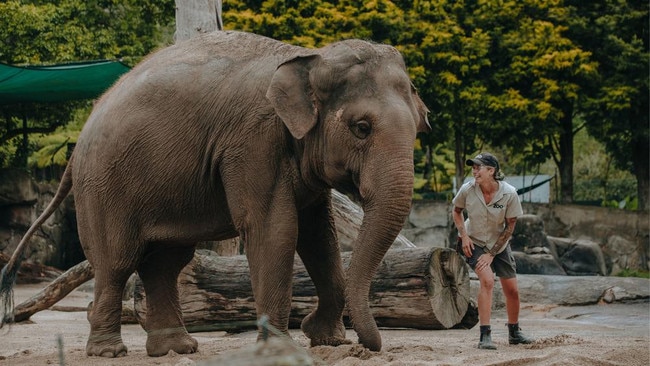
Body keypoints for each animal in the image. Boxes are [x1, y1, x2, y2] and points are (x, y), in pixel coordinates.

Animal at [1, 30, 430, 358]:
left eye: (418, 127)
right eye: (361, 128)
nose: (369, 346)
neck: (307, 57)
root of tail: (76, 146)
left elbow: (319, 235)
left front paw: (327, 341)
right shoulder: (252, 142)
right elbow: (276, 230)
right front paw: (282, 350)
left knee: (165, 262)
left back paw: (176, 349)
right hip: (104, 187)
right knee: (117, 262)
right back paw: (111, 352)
---
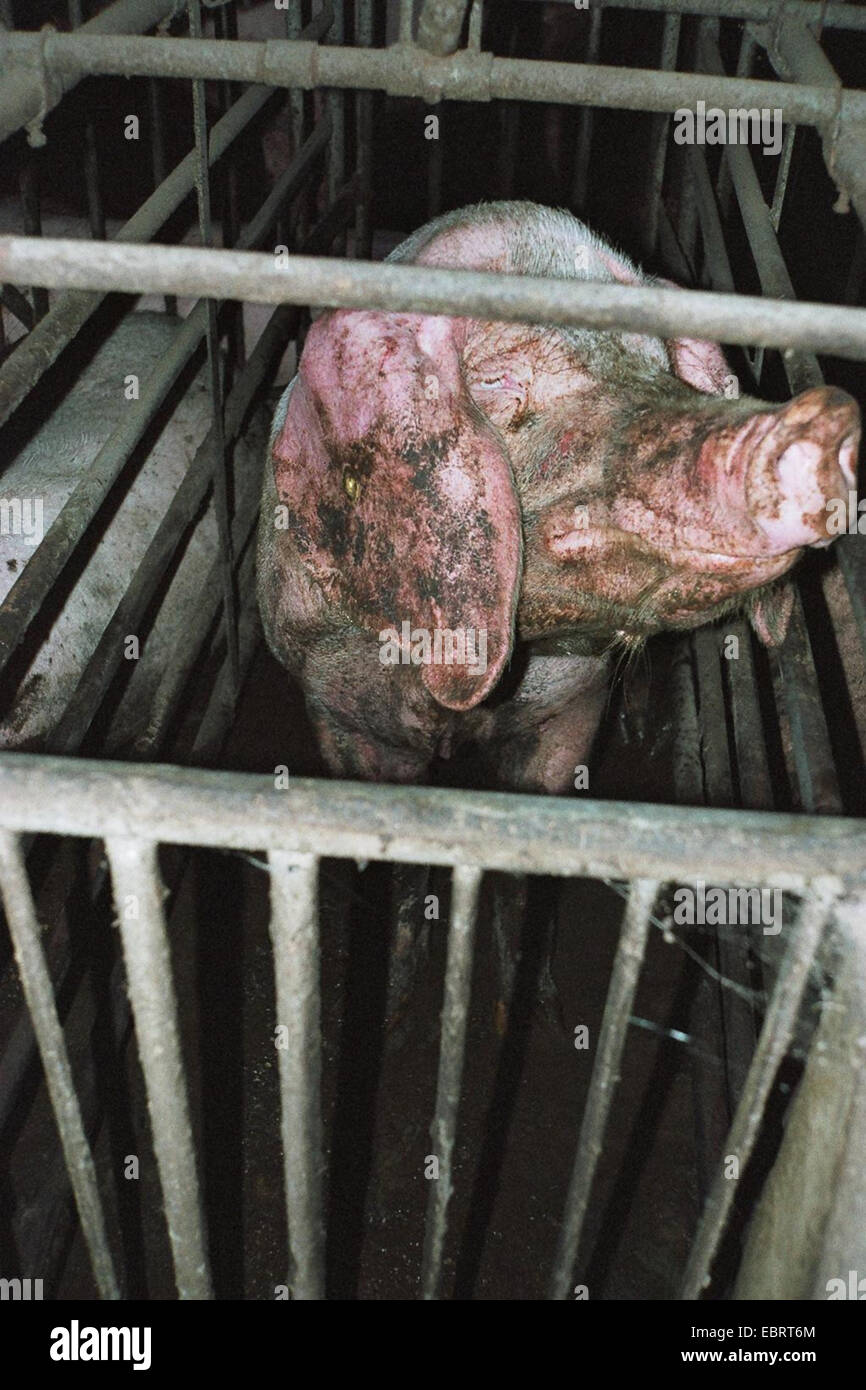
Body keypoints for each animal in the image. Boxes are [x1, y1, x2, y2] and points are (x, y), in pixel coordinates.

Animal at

• Task
The word "left" appears in some of the lines above. Copy those lines.

• Answer for the task
left eye: (418, 127)
left elbow: (319, 235)
left front paw: (327, 341)
left knee: (165, 262)
left back paw: (176, 349)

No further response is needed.